A minority investor is deemed to be in control, if that individual or entity has the ability, under a prospective PPP loan borrower’s charter, by-laws, or other agreement, to prevent a quorum or otherwise block certain actions by the board of directors or stockholders. SBA guidance suggests that if an individual or entity has the power to authorize or block a borrower from taking certain actions, including the below, that constitutes control and an affiliate relationship:
- payment of dividends or making of distributions
- hiring and firing executives
- determining executive or employee compensation
- establishing/amending incentive equity plans
- budgeting and expenditure decisions
- borrowing or issuing guarantees
- changing the strategic direction of the business
- entering into or amending contracts or joint ventures
- amending or terminating leases
- bringing or defending lawsuits
To the extent that a prospective borrower’s governance documents give an individual or entity the right to control any of these decisions, such borrower should discuss these concerns with their investors and consider amending these rights. The SBA has recently noted that if these rights are irrevocablywaived or relinquished by the investor holding such rights, then such investor will not be deemed an affiliate.
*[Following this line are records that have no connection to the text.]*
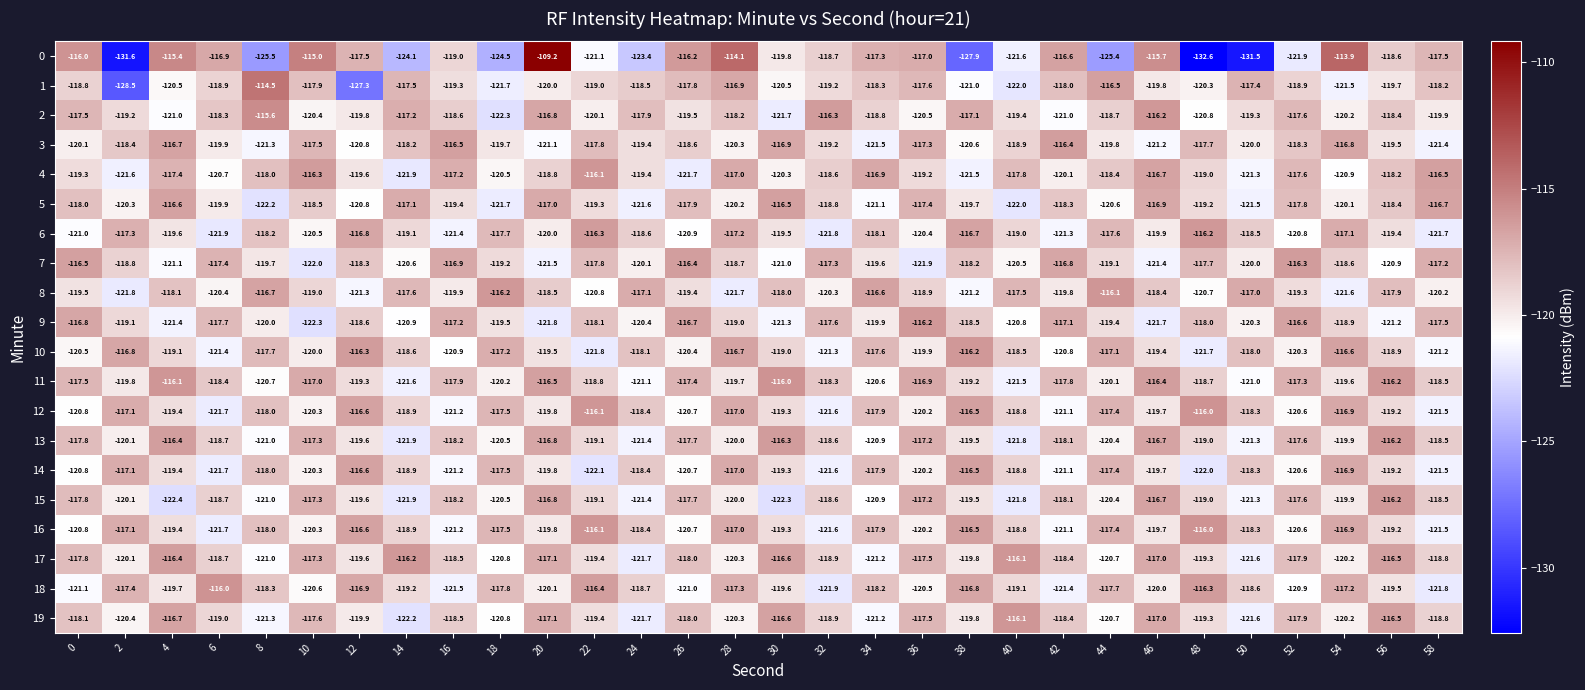

What is the highest value of the 4 series?

-116.1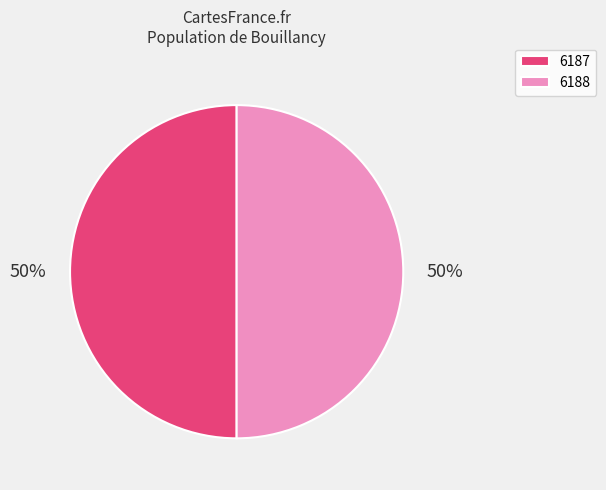

Do 6187 and 6188 together represent more than half of the pie?

Yes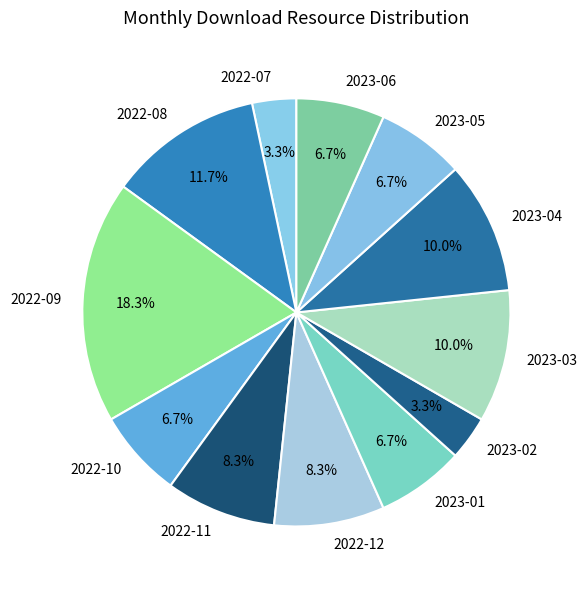

Between 2023-01 and 2023-02, which is larger?

2023-01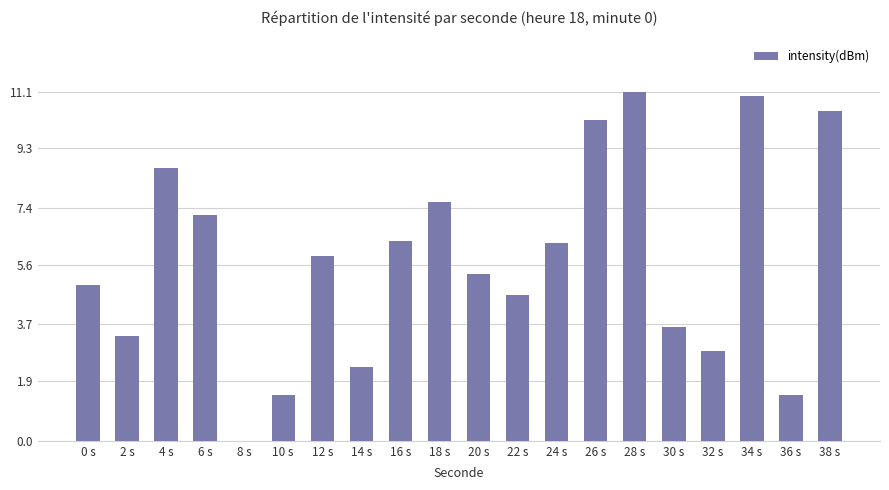

What is the ratio of the value at 4 s to the value at 24 s?

1.4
In contrast, SBA guidance suggests that certain extraordinary actions are deemed to not constitute control, including the following:
- changing the nature or amount of capital contributions to a company
- changing a company’s line of business (as opposed to only changing business strategy)
- changing the amount or classification of a company’s authorized capital
- changing the number of directors
- encumbering substantially all of a company’s assets
- disposing of a company’s good will
- entering into a confession of judgment
These affiliation rules are fact-specific and should be reviewed carefully, as prospective PPP borrowers must certify to their lender that the SBA’s size guidelines are satisfied.